Segundo Rosa Maria, o processo foi consolidado em 2009, por meio da implantação de comitês que fazem o cruzamento minucioso das informações armazenadas no Cape. "O resultado dessas análises possibilita que a equipe de RH, em parceria com os diretores e gerentes, identifiquem os diferentes níveis de potencialidades dos gestores e recomendem os programas necessários ao desenvolvimento individual e do grupo, bem como as possibilidades de movimentações", explica. Ainda de acordo com a gerente, a identificação e movimentação de talentos dentro da empresa são divulgadas pelos meios de comunicação internos. 

A questão da transparência na gestão de talentos é um ponto interessante do resultado da pesquisa realizada pela Mercer. Boa parte das empresas ouvidas (40%) declarou ter seu processo de identificação de talentos e acesso a resultados transparente e participativo. Na visão da consultoria, esse resultado parece possuir correlação com o fato de 36% das companhias possuírem atividades contínuas de análise de seu programa de gestão de talentos, de maneira alinhada com outros processos de RH. Entretanto, mais de um terço das respostas (33%) indicou que há organizações nas quais as informações são confidenciais e restritas a alguns executivos.

Gestão alinhada com a estratégia de RH

Grande parte das companhias que participaram do levantamento (88%) demonstrou que de alguma forma se preocupa com a análise do potencial de seus profissionais. Mas o objetivo dessa análise dilui-se em ações de diferentes naturezas. Serve para atender desde a seleção até o desenvolvimento. Embora a utilização da avaliação do potencial dos profissionais em processos seletivos seja baixa, quando aplicada, ocorre para os níveis de gerência (66%) e direção (60%).

Atualmente, a rede Lojas Renner procura identificar e treinar seus talentos desde seu ingresso na empresa, nos primeiros passos do processo de seleção de trainees, já com o objetivo de tornar as novas gerações preparadas para dirigir a companhia. Clarice Martins Costa, diretora de RH da empresa, conta que a identificação de colaboradores com potencial existe de forma organizada desde 2001, com o modelo de gestão por competências, mas passou a ganhar importância e ter uma metodologia de gestão de talentos propriamente dita a partir de 2007.

Segundo ela, a análise dos colaboradores se dá anualmente em dois eixos: competências e resultados. Aqueles que ocupam o quadrante que reúne alta competência e altos resultados são considerados os "imperdíveis", que passam por um plano de desenvolvimento especializado. "Esses 'imperdíveis' passam por novos desafios, job rotation, discutem seu desenvolvimento com profissionais de RH e recebem um bônus de retenção de talentos", afirma. Os potenciais também são agrupados de acordo com a aposta futura: para ocupar cargos mais altos, de gerência ou diretoria, num prazo de cinco ou dez anos.

Assim como na Renner, de maneira geral, a análise do potencial acontece anualmente. De acordo com a avaliação da Mercer, essa prática pode sugerir que as empresas estejam utilizando o desempenho como fundamento dessa avaliação. Sugere ainda que as conclusões desse processo não estejam diretamente associadas ao planejamento de longo prazo, que exista alta variabilidade nos resultados e mudanças no banco de talentos de um ano para
outro.

**Dados fornecidos**
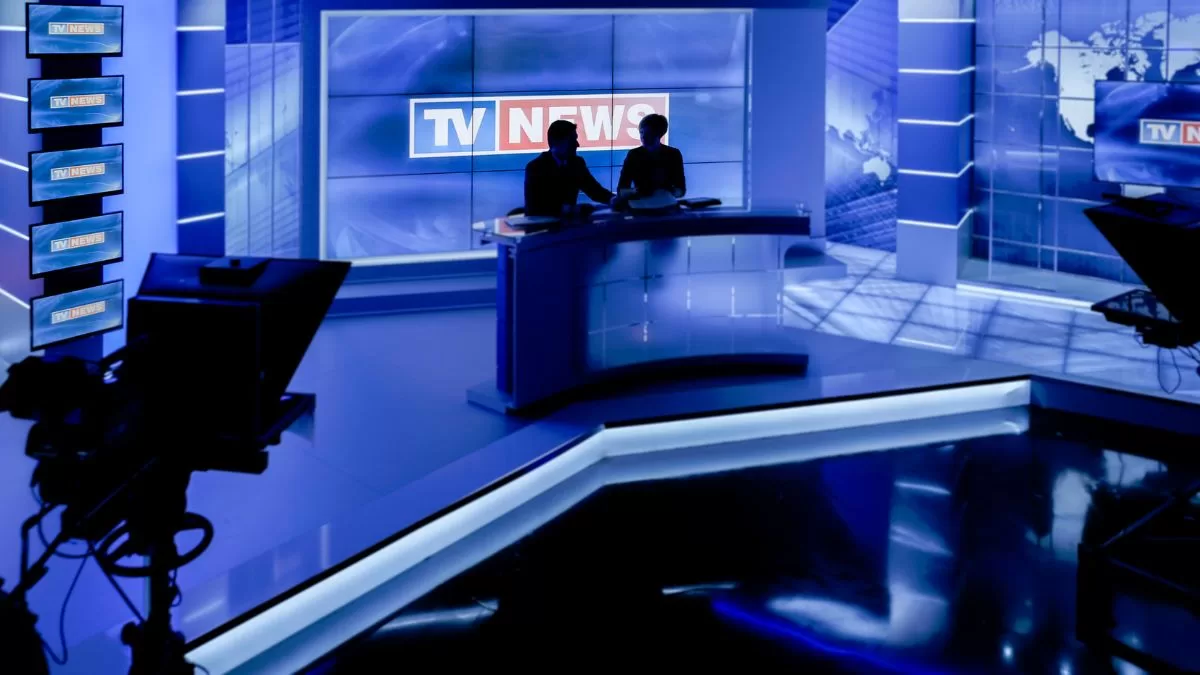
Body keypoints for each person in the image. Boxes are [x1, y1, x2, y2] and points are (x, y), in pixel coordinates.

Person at [523, 120, 615, 217]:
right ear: (556, 142)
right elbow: (533, 208)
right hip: (544, 225)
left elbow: (594, 190)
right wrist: (568, 209)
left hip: (571, 223)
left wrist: (612, 199)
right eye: (572, 140)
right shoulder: (535, 167)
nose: (577, 144)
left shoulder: (577, 163)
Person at [617, 113, 686, 199]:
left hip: (665, 202)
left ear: (659, 134)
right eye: (641, 132)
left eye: (648, 133)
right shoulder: (633, 154)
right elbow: (621, 190)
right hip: (641, 202)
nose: (643, 136)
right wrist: (636, 192)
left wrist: (670, 192)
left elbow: (681, 190)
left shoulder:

**Ordem de serviço 1**
Responda com base no texto sobre gestão de talentos:
(a) Segundo Rosa Maria, em que ano o processo foi consolidado?
(b) Que percentual das empresas ouvidas pela Mercer declarou ter um processo de identificação de talentos transparente e participativo?
(c) Na Renner, em quais dois eixos se dá a análise anual dos colaboradores?
**Ordem de serviço 2**
Prossiga o texto sobre gestão de talentos a partir da última frase apresentada.

**Resposta esperada 1**
(a) Em 2009.
(b) 40%.
(c) Competências e resultados.

**Resposta esperada 2**
Assim, a ideia de sucessão parece estar desvinculada de ações para o longo prazo. Provavelmente isso acontece por não se utilizar explicitamente um conceito de potencial e seu desdobramento, bem como pela falta de algum modelo suficientemente validado para sustentar ações e decisões desta natureza.

Embora a análise de potencial seja citada como forma de avaliação de talentos, ao que tudo indica, na maioria dos casos, a metodologia utilizada não guarda relação direta com o objeto de análise. Ou seja, parece existir alguma confusão conceitual que conduz à análise do potencial por meio da observação de traços, tipos psicológicos, comportamentos, preferências, competências, desempenho, todos associados aleatoriamente a "potencial".

Tendo isso em vista, a Mercer concluiu que boa parte dos processos de avaliação de potencial é definida internamente às organizações e não se baseia em produções científicas ou estudos de validade. Ao contrário, se fosse baseada em algum modelo que permitisse orientar o crescimento do potencial no tempo, a análise seria mais efetiva para possibilitar o alinhamento das demandas de negócios com as estratégias de recursos humanos.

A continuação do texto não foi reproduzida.